Reel Advice from the Video Store Guy
By Steve Anderson
October 1st, 2016

Murder in the Dark

Murder in the Dark
Directed by Dagen Merrill
Written by Dagen Merrill, Chris "Doc" Wyatt
Starring Luke Arnold, Phil Austen, Simone Tang
87 mins

So we're back with the latest batch of After Dark's Eight Films to Die For, and we've already gotten off to a good start with a zombie apocalypse. Now, something a bit more mundane--though really, everything's more mundane than a zombie apocalypse when you get right down to it. This time, we're neck deep in Murder in the Dark, a movie that proves party games can have a way of going very wrong, very fast.

Murder in the Dark follows a group of young folks--these kinds of movies tend to, after all, because no one wants to watch a bunch of 40 year olds get chased and occasionally murdered--who have gotten together around a medieval Turkish castle to play a game of Murder in the Dark, which explains where we got the title. It doesn't take long for someone to take the title literally, and the survivors will have to figure out who did the killing and how to get out alive.

Perhaps the strangest thing about Murder in the Dark is that it's shot in what's called an "experimental shooting style," in which the actors aren't actually allowed to see the script. Instead, the filmmakers left clues out for the actors to follow and shot their resulting choices, which ended up shaping the film as a whole.

That sound you hear in your head right now is EVERY SINGLE METAPHORICAL ALARM BELL YOU HAVE GOING OFF AT ONCE. Seriously, the "Bad Movie Alarm" is clanging in the night like a 15-alarm fire siren on this one. While I'll admit it's a clever idea, and there's something to be said for clever ideas in a film industry where about the only way to get produced is to note how much like some other major money-maker the new project is, this kind of experiment has a lot of potential to go right off the rails like a train with wheels made of frozen butter.

Sadly, for the most part, that's what happens. About the first half of this movie is a disjointed wreck that's apparently going somewhere, but damned if I can tell where. This is like being dropped into Turkey blindfolded and without a map. I have not clue one where I am or where this is going. Of course, it does pick up a little bit about a half hour in once the "murder" part of a movie called Murder in the Dark actually hits. That by itself is actually kind of inexcusable; we spent almost the first half of this movie stumbling through the trackless wastes of a movie shot in an "experimental style" that went nowhere and took its sweet time about it.

The second half does pick up, significantly, but some unusual twists and turns aren't really enough to pull the movie out of the sludge pit it created, especially as it manages to jump in a totally new sludge pit of mutual recrimination, distrust, and infighting with its second half.

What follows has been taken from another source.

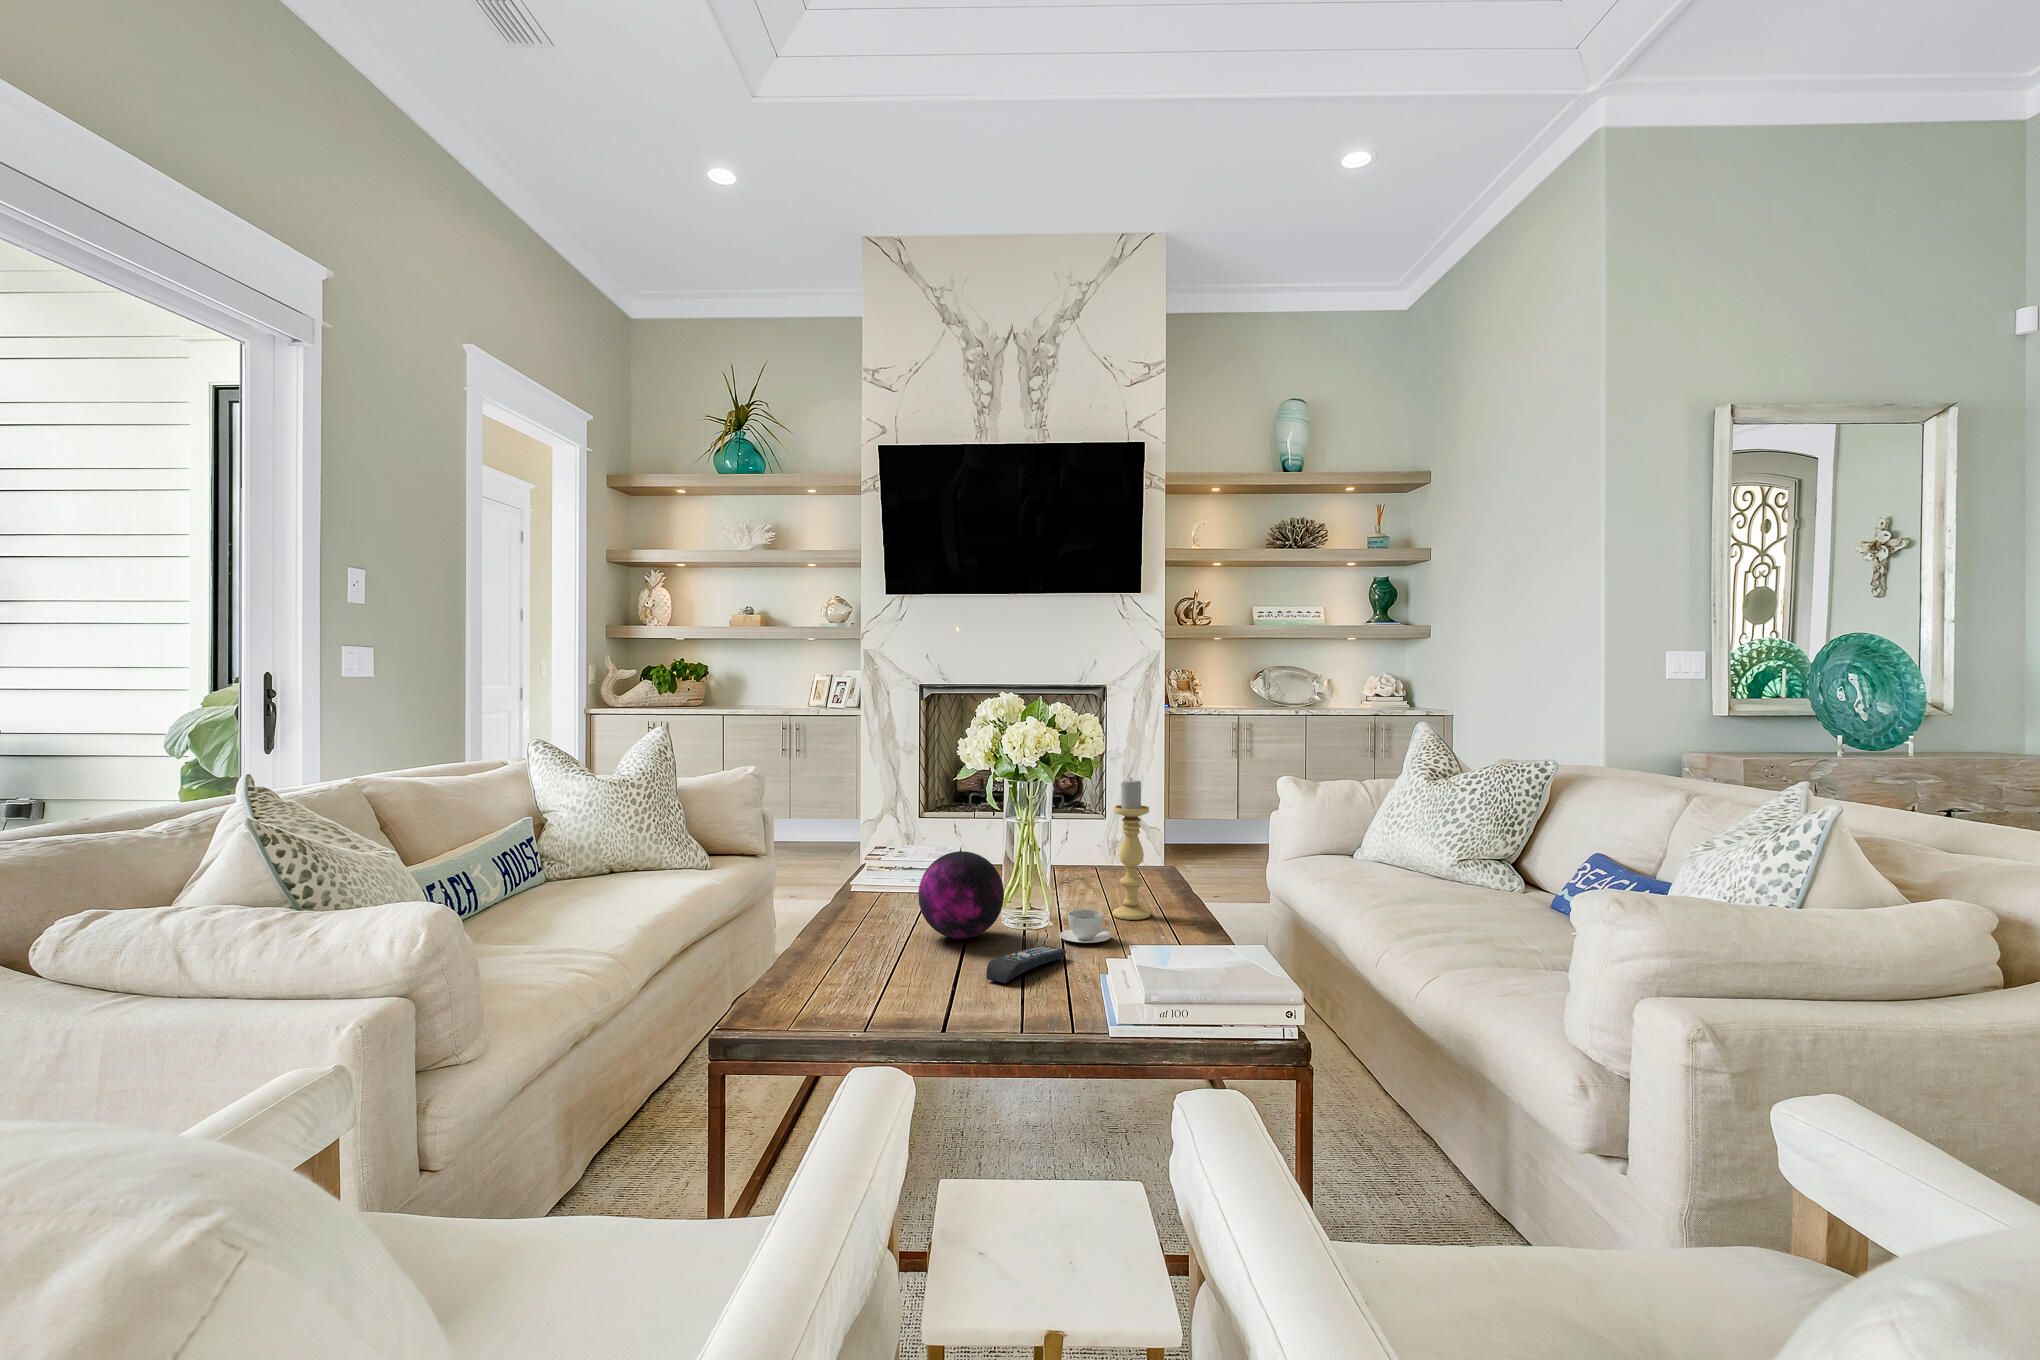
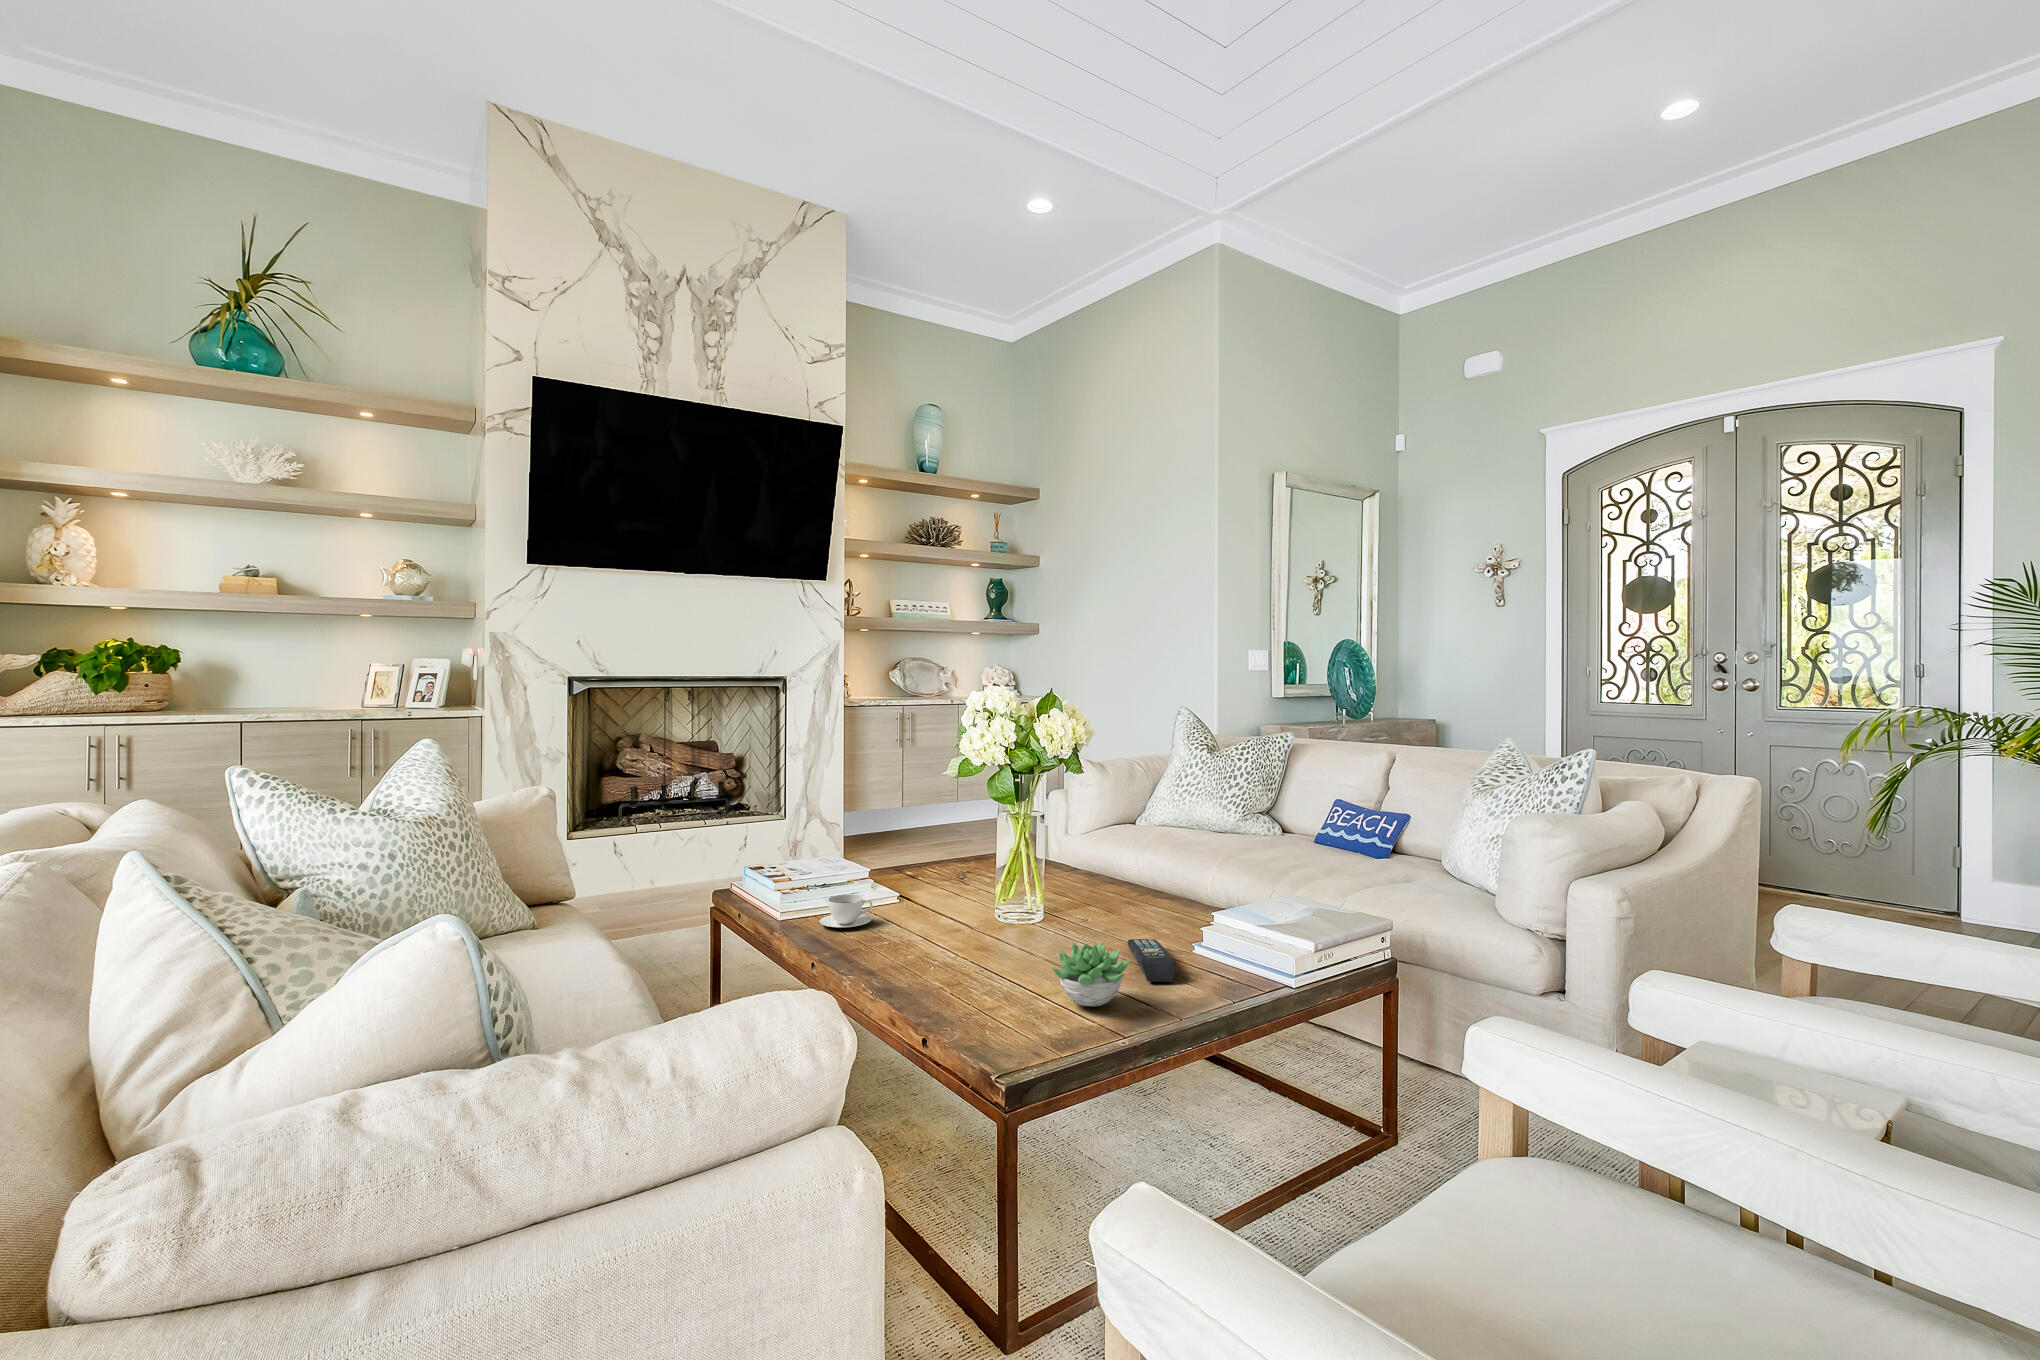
candle holder: present [1113,778,1150,920] -> none [1088,764,1125,904]
decorative orb: present [918,851,1004,939] -> none [972,854,1066,950]
teacup: present [1060,910,1112,943] -> present [820,894,872,928]
succulent plant: none [874,929,943,986] -> present [1051,943,1130,1006]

The ending takes a ninety-degree turn up into an almost-complete heap of nonsense that does at least manage to make some sense in retrospect. It's clearly been cobbled together out of whole cloth; in fact, it reminds me of that bit from Kung Pow: Enter the Fist where Mu Shu Fasa reveals that by "the answer you seek resides in the stars above," he meant "aliens." Well, yeah, okay, but there was almost nothing else here suggesting that aliens would be involved. There's an almost throwaway bit back in the early part that suggests we could go here--a line about how research needs troublemakers--but trying to tie that in to the craptacular we'll hit almost 70 minutes later is a leap of logic so profound it's jumped Springfield Gorge on a skateboard.

Special features are nonexistent. It's a safe bet they'll all be like this, but Fox has chosen to put absolutely nothing on these discs but the movie itself. Why, I'm not sure, but without so much as a subtitle, this minimalism is starting to get in the way.

All in all, Murder in the Dark is an overblown and underwhelming cinematic tire fire, so focused on its "experimental style" that it forgot to be entertaining. The Eight Films to Die For series has long had a pattern: most of its releases are good, but there's always one dog. In past installments, movies like The Hamiltons, Lake Dead, Dying Breed and Dread did the job. I'm hopeful that, this time around, I've found the dog and gotten it out of the way, and the rest of the series will be the quality lineup I've discovered over the years.